The following types are common:

(1) manifestation of consciousness disorder: common confusion, loss of consciousness is rare, seizures often have mental or psychosensory symptoms, consciousness disorders can be concealed, performance false sense of absence, children should pay attention to the identification of absence seizure; more originated from temporal lobe.

(2) manifestation of consciousness disorder and automatic disease: aura can occur before the loss of seizure consciousness, the patient can retain some memory. Classical complex partial seizures begin with aura, common upper abdominal paresthesia, and emotional (fear), cognitive (like-acquaintance), and sensory (olfactory hallucinations) symptoms, followed by loss of consciousness, dullness, and stop of action, usually lasting 1 to 3 minutes. . Complex partial seizures show more adaptive adaptive unconscious activities with forgetting, called automatism. About 75% of patients have buccal tongue movements, and about 50% have facial or neck movements, which can be secondary to generalization. Automated behavior is not unique to complex partial seizures, and other (such as absence of seizures) or post-onset disturbances of consciousness, even non-seizures can occur. Conscious disturbances occur in complex partial seizures, the advanced control functions are removed, and the original automatic behavior is released.

According to clinical manifestations, the automatic syndrome is divided into:

1 eating automatic disease: performance eating or tasting action, such as lip, tongue, mouth and throat, often accompanied by salivation, chewing, swallowing or nasal spray, etc., have a certain degree of stereotype.

2 imitative autonomic syndrome: visible emotional state expressions and physical movements such as horror, happiness, anger and thinking.

3 Gesture Automated Disorder: Simple gestures such as wiping face, pouting, licking tongue, twisting hands, grasping objects and playing with the genitals, making confusion or comprehension.
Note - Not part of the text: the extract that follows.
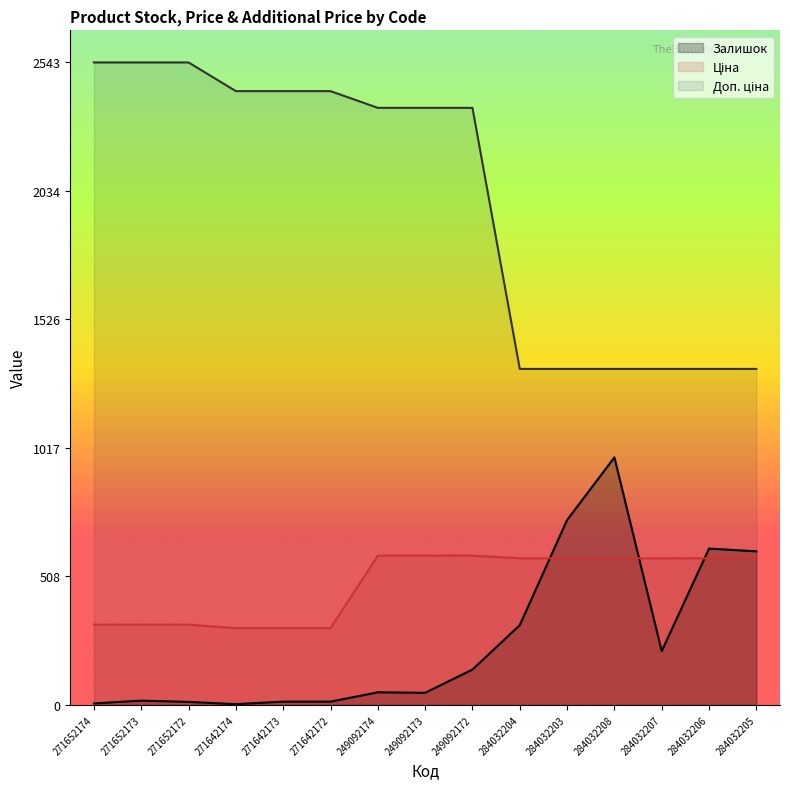

The value of Залишок at 284032203 is 732.0. True or false?

True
Complex gestures such as buttoning or undressing, flipping pockets, whisking, organizing clothes, moving furniture, smashing beds or performing some professional activities.

4 lexical autonomic disorder: muttering, reciting, accompanied by vocal or laughter, common repetitive phrases or sentences, need to be identified with the pronunciation of seizures.
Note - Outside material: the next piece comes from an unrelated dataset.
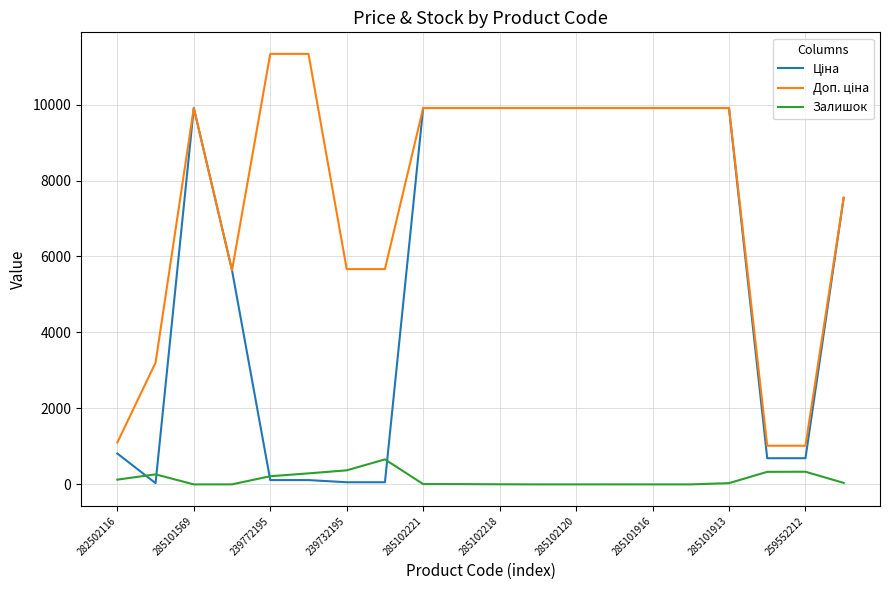

Does the chart have visible grid lines?

Yes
5 ambulatory automatic disease: walking to a target, encounter obstacles can be avoided, sometimes even riding a bicycle or driving through the downtown, the attack lasts for a few seconds to a few minutes, continuous episodes can last from several hours to several days.
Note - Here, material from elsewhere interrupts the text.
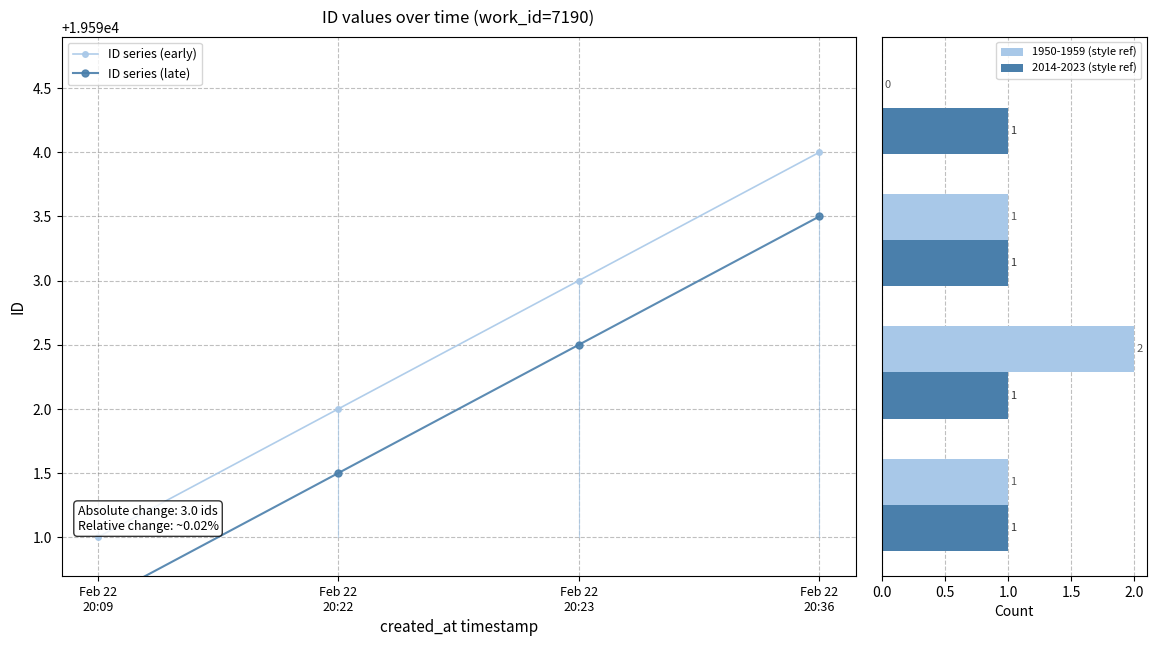

Rank the series by their maximum value, from highest to lowest.

ID series (early), ID series (late), 1950-1959 (style ref), 2014-2023 (style ref)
6 pseudo-automatic motility automatic syndrome: also known as semi-target autonomic syndrome, seen in the frontal lobe seizure period, common severe swing, rolling, running-like movements, a certain rhythm, clinical need to identify with snoring.

7 Sexual autosis: sexual excitability and movement, common in male frontal lobe epilepsy.

The material in this site is intended to be of general informational use and is not intended to constitute medical advice, probable diagnosis, or recommended treatments.